Hindu right-wing organisations attempted to stage a protest at Bhedaghat, the location of the marble rocks and the picturesque Dhuadhar waterfall in Jabalpur, Madhya Pradesh, days after the release of the Pathaan song “Besharam Rang,” after learning that the movie Dunki, which stars Shah Rukh Khan, was being filmed there.
A lot of social media discussion on movie stars also includes criticism of them as frivolous, portraying the entire industry as an unappealing place to work. Ratna Pathak Shah, an actor who has been in the business for close to four decades, responded that most of the perception is totally contrived when asked if it hurts her.

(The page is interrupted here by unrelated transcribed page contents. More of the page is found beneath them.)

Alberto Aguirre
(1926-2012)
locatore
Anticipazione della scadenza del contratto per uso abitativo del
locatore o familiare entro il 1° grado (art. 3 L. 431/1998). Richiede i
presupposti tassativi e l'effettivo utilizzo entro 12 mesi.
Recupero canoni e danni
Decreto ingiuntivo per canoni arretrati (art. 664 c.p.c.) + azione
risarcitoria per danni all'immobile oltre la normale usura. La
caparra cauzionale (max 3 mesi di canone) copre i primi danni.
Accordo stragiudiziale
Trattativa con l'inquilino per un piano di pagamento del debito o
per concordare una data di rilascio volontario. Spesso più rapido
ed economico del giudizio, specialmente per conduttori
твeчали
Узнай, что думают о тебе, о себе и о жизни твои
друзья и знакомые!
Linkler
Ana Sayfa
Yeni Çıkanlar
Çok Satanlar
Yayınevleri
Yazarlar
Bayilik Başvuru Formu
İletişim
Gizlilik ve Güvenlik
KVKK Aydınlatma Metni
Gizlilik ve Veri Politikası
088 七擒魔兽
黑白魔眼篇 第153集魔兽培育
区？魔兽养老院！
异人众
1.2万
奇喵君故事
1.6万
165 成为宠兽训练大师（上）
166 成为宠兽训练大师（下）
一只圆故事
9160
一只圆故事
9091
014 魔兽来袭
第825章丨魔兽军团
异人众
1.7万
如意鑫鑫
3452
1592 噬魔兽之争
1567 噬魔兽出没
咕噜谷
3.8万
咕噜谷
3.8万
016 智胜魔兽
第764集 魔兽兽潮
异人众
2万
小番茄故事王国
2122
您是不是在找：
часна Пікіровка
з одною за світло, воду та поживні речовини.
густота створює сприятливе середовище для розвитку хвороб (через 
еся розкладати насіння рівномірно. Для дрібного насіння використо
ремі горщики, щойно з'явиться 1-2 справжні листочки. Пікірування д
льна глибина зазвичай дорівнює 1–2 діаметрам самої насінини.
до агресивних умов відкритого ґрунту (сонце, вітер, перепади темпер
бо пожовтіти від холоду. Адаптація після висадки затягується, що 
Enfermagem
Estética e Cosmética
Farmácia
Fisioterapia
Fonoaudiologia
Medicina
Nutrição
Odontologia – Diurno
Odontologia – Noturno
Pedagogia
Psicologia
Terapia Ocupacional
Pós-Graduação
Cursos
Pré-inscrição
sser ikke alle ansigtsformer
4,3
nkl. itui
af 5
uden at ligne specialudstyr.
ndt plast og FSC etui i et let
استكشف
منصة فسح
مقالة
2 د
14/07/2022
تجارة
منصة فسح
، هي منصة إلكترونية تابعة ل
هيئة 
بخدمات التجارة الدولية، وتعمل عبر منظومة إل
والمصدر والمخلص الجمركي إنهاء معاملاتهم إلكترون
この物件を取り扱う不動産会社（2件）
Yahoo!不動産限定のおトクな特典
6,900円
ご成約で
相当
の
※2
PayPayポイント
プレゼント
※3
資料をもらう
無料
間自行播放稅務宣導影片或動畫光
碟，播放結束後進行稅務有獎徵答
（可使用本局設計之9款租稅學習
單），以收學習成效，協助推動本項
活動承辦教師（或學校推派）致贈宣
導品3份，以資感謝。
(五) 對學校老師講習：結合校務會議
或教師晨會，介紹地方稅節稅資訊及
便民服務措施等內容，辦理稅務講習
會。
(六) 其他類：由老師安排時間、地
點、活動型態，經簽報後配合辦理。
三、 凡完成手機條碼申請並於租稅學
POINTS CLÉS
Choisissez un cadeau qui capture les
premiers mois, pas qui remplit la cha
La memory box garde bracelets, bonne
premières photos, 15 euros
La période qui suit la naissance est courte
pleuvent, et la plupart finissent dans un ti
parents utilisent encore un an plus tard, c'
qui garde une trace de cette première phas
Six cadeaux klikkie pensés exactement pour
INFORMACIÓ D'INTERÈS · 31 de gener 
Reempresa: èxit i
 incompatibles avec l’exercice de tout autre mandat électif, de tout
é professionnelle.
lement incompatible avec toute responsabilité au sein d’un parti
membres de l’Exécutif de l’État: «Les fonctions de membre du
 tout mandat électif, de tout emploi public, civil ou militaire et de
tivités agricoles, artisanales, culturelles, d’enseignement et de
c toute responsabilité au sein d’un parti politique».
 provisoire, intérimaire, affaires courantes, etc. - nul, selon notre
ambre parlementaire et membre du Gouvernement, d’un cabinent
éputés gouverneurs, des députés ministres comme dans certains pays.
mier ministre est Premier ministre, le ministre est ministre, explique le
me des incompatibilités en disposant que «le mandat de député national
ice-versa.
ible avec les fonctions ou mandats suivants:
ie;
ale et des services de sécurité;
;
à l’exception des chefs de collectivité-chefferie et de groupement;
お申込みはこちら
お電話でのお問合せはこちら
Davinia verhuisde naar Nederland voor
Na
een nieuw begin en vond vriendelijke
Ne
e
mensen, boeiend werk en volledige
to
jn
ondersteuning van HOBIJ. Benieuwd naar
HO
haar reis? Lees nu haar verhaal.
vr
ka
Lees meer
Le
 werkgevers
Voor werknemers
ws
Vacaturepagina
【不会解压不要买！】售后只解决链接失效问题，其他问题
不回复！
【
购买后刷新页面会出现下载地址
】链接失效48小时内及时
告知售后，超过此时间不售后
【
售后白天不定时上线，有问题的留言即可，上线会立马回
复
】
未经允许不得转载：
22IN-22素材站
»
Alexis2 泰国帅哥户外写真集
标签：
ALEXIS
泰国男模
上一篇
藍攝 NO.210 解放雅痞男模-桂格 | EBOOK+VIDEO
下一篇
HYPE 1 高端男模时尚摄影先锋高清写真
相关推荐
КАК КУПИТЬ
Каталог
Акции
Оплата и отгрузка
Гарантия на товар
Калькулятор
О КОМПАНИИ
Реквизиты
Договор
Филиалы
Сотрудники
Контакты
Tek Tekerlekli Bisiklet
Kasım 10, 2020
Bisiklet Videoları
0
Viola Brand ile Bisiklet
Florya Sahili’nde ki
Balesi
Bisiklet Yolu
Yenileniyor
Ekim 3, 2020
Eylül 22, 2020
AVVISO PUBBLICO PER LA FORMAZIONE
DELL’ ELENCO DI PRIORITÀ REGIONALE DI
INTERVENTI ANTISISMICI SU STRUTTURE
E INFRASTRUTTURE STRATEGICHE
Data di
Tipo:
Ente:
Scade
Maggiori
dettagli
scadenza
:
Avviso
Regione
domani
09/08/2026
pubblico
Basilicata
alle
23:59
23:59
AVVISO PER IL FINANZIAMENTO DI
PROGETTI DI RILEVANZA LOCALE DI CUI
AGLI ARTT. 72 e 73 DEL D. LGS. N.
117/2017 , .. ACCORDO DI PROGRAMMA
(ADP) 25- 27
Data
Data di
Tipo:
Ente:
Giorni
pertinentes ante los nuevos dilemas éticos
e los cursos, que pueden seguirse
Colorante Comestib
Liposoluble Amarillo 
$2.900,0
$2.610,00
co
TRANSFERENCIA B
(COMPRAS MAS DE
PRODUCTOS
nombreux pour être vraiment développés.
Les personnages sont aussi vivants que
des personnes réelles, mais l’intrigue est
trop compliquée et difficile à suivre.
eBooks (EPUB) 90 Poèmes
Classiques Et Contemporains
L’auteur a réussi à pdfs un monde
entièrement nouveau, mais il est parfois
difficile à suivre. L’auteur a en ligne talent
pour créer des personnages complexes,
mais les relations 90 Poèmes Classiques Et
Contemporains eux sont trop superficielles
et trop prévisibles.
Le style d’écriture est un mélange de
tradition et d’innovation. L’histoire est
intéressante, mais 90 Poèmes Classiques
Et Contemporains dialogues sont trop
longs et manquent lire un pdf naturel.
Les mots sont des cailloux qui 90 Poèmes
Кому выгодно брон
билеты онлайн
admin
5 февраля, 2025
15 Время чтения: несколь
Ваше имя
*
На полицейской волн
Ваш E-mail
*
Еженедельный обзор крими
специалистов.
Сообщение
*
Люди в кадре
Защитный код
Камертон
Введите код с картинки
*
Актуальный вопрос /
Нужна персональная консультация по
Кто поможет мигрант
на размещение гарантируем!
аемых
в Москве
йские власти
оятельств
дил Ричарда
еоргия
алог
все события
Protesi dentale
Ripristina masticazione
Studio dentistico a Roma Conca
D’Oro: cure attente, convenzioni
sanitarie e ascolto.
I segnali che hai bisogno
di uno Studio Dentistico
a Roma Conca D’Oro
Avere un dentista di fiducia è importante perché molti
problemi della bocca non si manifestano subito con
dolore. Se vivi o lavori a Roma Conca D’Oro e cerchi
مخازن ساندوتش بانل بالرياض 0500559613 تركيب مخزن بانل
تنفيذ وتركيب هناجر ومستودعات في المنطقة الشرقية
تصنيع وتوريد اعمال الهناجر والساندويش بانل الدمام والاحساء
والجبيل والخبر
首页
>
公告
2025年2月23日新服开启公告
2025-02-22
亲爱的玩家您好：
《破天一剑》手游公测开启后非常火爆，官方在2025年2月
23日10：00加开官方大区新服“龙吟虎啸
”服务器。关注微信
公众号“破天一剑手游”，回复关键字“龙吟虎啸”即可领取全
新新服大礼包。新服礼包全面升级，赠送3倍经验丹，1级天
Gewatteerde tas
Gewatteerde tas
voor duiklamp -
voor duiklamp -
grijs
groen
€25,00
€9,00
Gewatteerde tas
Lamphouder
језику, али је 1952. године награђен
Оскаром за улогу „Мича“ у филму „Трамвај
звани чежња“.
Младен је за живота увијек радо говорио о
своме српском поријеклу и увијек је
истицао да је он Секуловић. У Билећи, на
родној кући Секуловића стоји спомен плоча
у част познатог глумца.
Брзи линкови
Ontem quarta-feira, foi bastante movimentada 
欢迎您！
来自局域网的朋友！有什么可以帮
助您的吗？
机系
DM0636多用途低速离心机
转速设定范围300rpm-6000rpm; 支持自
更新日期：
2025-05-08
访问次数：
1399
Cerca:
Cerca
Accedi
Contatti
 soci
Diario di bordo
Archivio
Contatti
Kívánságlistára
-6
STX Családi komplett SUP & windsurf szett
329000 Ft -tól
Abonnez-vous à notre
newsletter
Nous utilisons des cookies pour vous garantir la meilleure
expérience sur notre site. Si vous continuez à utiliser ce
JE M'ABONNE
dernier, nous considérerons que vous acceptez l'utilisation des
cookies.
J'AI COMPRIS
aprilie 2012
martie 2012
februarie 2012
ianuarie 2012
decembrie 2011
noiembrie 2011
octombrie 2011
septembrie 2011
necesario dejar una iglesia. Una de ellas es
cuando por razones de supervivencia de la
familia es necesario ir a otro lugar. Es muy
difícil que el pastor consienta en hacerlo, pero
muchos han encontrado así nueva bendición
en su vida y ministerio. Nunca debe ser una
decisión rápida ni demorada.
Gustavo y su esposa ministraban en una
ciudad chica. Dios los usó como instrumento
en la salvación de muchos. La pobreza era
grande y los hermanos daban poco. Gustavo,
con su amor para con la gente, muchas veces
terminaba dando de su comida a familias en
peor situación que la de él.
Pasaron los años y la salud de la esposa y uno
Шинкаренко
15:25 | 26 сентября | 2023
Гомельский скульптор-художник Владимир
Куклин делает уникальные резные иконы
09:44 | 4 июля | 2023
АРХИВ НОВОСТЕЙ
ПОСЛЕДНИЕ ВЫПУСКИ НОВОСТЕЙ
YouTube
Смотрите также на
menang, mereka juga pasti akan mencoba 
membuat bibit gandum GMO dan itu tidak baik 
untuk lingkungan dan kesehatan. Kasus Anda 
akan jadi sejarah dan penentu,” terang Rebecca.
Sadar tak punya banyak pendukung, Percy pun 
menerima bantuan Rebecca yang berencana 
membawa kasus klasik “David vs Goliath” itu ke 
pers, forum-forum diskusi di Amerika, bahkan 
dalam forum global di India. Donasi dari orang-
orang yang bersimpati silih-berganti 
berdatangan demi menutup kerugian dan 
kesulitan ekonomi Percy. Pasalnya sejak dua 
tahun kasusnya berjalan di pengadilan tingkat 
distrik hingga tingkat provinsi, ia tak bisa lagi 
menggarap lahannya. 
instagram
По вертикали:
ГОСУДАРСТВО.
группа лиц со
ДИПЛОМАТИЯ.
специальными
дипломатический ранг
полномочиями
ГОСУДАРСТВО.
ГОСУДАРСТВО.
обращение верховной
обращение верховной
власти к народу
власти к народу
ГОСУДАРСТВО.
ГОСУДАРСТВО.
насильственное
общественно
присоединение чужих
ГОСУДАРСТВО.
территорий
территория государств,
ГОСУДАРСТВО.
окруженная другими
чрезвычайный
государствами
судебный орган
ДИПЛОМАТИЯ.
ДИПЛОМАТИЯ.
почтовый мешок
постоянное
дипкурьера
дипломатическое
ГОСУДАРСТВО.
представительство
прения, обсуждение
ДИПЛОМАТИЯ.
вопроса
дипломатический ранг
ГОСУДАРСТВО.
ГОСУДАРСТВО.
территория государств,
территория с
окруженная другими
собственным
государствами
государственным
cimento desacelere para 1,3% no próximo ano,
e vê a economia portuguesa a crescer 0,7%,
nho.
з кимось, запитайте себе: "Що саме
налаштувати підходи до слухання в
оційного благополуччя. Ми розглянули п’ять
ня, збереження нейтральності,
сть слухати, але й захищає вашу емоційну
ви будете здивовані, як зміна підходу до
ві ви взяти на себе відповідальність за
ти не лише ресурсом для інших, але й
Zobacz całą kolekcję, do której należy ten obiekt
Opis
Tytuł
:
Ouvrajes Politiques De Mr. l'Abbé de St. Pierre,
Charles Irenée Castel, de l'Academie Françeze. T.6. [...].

“I’ve heard these are the talks that are taking place. Without a doubt, there is a devaluation of artists in some peoples’ thoughts, or let’s say, in the minds of the general public. Additionally, there is a lot of outside pressure and stoking the flame to keep some topics raging.
“I strongly believe that such a system of government is not good for any community. For art and craft to reach their greatest potential, a sense of independence is necessary. It is getting more challenging.
Ratna Pathak Shah added, however, that recent Hindi film productions haven’t necessarily been among the genre’s best. The actor believes it may be appropriate to criticise the film industry for its shoddy work, but labelling cinema performers with labels is depressing.
“We haven’t created anything that merits praise in any way. Many of the things we create are dreadful or, at best, average. The amount of work that goes into producing a movie is huge, therefore it’s unfortunate that movies and moviemakers are so easily branded as this or that. A complete waste of time. Do we not have other things to consider?
“Look at our nation; the pandemic has destroyed our nation’s small-scale manufacturing, and yet we stress over who is wearing what clothes?”
Kutch Express, which was directed by Viral Shah, also features Manasi Parekh, Dharmendra Gohil, Darsheel Safary, and Viraff Patel.